### TASK TO COMPLETE
Copy, word for word, each line of the data below from the first through the line containing "and acquire it right this time. Science", and stop there.

Segment Start: RECORDS FOR THIS EXERCISE

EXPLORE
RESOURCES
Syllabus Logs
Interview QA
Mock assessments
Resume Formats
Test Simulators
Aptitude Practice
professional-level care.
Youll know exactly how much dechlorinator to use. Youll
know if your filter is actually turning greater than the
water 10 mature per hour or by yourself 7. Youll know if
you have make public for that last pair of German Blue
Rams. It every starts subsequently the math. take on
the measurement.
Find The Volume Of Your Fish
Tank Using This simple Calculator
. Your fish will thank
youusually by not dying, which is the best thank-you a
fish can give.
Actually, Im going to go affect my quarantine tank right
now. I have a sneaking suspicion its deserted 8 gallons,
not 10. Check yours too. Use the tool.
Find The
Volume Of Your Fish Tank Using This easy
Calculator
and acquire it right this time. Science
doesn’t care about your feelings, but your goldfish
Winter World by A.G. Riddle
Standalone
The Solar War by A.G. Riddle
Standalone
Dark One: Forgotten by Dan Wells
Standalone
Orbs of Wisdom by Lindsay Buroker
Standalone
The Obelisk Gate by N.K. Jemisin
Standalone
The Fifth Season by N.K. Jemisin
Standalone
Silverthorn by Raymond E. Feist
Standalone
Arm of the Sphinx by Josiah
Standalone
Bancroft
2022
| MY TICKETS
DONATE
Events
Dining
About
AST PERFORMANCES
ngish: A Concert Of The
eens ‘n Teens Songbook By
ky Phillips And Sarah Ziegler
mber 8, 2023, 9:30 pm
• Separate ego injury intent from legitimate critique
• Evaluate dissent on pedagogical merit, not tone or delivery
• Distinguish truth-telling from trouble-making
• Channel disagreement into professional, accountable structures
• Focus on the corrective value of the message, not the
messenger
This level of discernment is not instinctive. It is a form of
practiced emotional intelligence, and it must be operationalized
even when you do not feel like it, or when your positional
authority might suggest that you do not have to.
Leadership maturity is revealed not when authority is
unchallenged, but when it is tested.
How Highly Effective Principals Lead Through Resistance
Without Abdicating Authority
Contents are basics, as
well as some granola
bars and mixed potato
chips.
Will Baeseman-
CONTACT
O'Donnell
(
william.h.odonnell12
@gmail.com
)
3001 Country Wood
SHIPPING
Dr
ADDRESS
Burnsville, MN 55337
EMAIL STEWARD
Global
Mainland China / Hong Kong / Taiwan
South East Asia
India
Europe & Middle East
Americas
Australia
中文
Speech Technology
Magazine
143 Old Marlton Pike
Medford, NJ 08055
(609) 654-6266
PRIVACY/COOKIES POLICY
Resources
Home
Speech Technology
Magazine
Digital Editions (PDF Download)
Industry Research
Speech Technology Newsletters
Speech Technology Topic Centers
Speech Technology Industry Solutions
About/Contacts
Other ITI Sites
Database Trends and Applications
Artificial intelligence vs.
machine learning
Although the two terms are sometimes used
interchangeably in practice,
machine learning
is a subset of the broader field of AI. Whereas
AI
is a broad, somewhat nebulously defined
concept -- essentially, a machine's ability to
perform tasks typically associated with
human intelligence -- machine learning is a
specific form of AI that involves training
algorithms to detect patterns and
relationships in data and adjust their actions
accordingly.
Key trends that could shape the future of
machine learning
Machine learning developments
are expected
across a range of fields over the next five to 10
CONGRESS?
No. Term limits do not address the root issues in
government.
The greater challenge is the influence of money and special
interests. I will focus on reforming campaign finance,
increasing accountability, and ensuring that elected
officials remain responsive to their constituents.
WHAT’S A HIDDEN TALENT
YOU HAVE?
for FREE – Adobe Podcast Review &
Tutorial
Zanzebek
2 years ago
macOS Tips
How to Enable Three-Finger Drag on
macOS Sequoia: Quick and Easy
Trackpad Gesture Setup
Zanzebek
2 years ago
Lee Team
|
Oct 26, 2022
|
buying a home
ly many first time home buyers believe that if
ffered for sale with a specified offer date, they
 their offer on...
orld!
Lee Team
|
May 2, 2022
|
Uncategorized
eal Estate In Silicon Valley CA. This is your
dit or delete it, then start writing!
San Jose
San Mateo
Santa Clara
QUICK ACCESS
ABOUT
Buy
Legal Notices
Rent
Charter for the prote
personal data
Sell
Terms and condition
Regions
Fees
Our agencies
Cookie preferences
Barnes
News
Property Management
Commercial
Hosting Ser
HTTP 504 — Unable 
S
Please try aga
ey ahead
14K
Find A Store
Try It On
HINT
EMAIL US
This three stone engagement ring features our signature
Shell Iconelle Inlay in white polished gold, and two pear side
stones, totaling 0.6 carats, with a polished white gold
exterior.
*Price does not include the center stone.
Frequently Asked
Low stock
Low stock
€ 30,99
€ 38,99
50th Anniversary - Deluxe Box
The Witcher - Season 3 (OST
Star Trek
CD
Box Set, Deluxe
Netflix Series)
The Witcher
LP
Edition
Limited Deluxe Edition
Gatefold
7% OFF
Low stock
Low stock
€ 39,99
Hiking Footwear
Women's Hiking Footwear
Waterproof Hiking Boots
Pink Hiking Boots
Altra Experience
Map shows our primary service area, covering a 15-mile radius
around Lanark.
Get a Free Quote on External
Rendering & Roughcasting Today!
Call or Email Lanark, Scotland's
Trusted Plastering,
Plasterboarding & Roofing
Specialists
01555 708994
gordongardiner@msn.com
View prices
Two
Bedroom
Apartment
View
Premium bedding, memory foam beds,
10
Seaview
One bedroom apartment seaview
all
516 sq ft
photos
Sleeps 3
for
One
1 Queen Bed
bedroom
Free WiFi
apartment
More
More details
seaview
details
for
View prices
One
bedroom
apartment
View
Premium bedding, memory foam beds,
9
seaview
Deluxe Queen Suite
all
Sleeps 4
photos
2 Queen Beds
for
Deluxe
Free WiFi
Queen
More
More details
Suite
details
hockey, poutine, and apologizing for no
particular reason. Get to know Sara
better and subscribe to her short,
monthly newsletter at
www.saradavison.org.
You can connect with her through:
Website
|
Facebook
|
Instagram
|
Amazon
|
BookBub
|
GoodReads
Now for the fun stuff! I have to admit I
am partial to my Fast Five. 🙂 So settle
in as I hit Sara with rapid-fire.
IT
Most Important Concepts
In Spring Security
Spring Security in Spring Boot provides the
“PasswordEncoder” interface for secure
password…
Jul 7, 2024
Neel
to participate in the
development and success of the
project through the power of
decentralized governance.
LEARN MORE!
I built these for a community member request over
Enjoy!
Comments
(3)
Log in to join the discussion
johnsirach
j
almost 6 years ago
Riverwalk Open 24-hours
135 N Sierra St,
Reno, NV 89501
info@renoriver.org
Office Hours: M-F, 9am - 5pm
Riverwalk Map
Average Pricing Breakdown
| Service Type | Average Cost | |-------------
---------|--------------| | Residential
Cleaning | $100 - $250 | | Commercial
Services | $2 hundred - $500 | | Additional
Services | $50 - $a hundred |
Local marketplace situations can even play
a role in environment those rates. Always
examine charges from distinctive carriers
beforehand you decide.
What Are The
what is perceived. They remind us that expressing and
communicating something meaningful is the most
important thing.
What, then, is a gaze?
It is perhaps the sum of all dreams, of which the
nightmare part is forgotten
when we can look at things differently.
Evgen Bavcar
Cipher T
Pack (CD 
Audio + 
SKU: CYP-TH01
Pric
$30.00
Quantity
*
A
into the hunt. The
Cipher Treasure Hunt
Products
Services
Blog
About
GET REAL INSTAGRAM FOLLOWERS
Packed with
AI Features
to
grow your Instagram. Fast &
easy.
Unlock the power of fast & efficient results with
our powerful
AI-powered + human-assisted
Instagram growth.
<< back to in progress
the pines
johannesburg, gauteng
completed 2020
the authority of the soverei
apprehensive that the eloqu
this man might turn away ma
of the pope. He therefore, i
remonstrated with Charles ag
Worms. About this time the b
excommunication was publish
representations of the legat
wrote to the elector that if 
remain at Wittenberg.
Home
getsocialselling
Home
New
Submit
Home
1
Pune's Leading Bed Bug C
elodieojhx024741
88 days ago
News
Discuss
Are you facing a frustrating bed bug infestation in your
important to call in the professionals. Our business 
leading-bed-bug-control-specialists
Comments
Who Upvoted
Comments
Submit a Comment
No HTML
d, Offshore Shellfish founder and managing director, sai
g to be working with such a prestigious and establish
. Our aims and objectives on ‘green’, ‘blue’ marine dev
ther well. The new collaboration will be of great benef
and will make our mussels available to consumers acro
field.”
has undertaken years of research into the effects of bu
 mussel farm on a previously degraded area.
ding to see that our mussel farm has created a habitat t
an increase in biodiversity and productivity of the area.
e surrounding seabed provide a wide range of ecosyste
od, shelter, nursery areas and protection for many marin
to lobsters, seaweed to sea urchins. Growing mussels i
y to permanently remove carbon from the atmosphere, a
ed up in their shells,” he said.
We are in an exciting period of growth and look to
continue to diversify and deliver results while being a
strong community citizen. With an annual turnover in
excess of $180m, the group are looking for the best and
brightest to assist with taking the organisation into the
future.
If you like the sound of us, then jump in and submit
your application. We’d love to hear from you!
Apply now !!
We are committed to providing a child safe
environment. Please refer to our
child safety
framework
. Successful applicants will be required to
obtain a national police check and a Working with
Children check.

Segment End: RECORDS FOR THIS EXERCISE

### OUTPUT OF THE TASK
EXPLORE
RESOURCES
Syllabus Logs
Interview QA
Mock assessments
Resume Formats
Test Simulators
Aptitude Practice
professional-level care.
Youll know exactly how much dechlorinator to use. Youll
know if your filter is actually turning greater than the
water 10 mature per hour or by yourself 7. Youll know if
you have make public for that last pair of German Blue
Rams. It every starts subsequently the math. take on
the measurement.
Find The Volume Of Your Fish
Tank Using This simple Calculator
. Your fish will thank
youusually by not dying, which is the best thank-you a
fish can give.
Actually, Im going to go affect my quarantine tank right
now. I have a sneaking suspicion its deserted 8 gallons,
not 10. Check yours too. Use the tool.
Find The
Volume Of Your Fish Tank Using This easy
Calculator
and acquire it right this time. Science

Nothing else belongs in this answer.